Alles ist schon an seinem Platz. Kurze, grob zugehauene Stücke, eine Energie, die nie nachlässt, und eine Überzeugung, die aus jedem Refrain quillt. No Turning Back verliert keine Sekunde mit Umschweifen: ein Intro, ein Keulenschlag, ein Moshpart, und man fängt von vorne an. Diese Ökonomie der Mittel ist keine Grenze, sie ist eine Aussage. Man hält hier einen rohen, ungefilterten Hardcore in Händen, der geradewegs zum Wesentlichen geht.

Old School ohne Umwege

Der Klang klebt an den Wurzeln des Genres: nervöse, dem New Yorker Hardcore entlehnte Riffs, Gimmicks zum Mitgröhlen mit erhobener Faust, Tempi, die mit gesenktem Kopf nach vorne drängen. Es ist ein Hardcore der Überzeugung, geladen mit Werten, Brüderlichkeit und einer beinahe militanten Positivität. Nichts mogelt hier mit der Mode: kein verkappter Metal, kein gratis Breakdown, um sich zu profilieren, nur die bewährte Formel, gespielt mit unerschütterlichem Glauben. Man spürt von den ersten Sekunden an, dass diese Band zuerst an die Bühne denkt und dass das Studio nur ein Mittel zum Zweck ist, ein bloßer Zwischenschritt zum Konzert.

Eine Maschine springt an

Im Rückblick klingt Revenge Is a Right wie die erste Aufwärmrunde einer der unverwüstlichsten Tourmaschinen des europäischen Hardcore.

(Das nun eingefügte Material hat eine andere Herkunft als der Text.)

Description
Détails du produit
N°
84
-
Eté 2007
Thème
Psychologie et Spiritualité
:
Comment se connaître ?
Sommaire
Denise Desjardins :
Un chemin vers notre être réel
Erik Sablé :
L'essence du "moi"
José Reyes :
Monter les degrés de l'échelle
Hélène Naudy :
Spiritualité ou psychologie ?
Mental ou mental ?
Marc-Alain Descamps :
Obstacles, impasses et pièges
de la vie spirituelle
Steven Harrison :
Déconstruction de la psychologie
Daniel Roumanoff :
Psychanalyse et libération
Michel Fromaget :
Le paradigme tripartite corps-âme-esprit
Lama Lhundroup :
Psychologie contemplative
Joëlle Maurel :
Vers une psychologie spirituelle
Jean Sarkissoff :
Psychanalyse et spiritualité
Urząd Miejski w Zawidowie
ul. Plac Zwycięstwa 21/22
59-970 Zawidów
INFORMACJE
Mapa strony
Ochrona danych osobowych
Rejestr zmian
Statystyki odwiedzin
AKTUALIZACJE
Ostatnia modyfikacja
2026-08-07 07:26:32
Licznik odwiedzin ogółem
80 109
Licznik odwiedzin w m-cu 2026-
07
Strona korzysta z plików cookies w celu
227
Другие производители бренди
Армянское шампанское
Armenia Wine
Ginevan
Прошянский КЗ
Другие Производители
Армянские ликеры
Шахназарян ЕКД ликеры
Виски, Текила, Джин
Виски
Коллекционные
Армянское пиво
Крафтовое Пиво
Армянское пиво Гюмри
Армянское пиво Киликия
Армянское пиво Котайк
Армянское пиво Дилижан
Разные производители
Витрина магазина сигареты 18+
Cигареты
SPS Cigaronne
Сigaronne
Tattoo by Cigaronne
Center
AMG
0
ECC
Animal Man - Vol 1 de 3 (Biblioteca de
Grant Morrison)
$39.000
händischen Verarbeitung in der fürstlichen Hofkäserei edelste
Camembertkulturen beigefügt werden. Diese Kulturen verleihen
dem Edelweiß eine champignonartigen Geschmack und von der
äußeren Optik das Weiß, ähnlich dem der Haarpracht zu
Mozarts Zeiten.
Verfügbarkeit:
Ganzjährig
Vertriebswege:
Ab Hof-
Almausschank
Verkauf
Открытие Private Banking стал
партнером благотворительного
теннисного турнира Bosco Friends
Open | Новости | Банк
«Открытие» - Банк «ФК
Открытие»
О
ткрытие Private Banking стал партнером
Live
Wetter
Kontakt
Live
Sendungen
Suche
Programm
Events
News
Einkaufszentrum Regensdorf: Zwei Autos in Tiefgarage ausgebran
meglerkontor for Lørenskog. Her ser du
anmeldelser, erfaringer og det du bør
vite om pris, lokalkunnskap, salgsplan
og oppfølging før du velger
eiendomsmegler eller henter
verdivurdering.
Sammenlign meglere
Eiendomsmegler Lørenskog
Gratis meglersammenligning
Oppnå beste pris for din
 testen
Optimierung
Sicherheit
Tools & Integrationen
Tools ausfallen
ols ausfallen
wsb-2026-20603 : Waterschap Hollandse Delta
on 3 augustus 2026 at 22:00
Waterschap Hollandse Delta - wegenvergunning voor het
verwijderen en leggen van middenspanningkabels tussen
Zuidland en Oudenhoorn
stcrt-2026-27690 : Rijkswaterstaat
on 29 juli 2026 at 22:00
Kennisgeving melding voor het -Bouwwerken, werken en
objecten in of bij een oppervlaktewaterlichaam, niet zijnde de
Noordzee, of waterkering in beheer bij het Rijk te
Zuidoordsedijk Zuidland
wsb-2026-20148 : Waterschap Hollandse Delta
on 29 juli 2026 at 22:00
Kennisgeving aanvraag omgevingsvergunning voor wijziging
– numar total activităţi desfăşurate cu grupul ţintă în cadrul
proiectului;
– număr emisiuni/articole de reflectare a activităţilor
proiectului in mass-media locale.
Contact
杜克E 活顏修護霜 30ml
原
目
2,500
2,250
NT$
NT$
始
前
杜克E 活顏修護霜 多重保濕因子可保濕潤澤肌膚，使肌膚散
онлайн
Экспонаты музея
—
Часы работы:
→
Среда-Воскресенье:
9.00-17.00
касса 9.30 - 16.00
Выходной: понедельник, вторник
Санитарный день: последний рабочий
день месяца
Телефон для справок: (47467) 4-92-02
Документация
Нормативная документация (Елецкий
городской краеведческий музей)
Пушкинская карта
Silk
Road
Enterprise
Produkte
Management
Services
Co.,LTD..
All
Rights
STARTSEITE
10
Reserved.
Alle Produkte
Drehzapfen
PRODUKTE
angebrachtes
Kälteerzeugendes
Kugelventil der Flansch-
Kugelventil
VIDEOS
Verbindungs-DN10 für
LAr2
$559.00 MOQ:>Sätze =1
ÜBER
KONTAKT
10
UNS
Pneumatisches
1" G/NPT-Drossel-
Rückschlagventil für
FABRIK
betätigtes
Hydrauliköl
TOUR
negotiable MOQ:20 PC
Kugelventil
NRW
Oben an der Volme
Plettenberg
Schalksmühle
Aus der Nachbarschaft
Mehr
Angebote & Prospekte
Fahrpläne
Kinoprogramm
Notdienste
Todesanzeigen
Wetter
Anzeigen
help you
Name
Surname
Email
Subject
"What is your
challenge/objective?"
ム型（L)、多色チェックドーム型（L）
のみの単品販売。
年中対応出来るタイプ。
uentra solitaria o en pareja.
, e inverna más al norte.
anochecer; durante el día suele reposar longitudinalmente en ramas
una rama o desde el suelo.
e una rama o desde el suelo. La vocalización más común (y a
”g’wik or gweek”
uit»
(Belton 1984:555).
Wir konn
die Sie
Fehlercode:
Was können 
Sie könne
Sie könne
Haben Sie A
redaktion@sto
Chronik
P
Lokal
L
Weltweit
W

Die Stücke sind noch nicht die feinsten der Diskografie, aber sie enthalten die komplette DNA der Band: die Wut, die Geradlinigkeit, die Ablehnung des Kompromisses. Man hört darin den noch rohen Ehrgeiz, überall zu spielen, die ganze Zeit, mit einer nie widerlegten Geradlinigkeit.

Dieses Debütalbum ist nicht der Gipfel der Diskografie, aber für alle, die einen ehrlichen und direkten Hardcore mögen, ist es ein stärkender Ausgangspunkt, die erste Attacke einer Band, die niemals zurückweichen wird.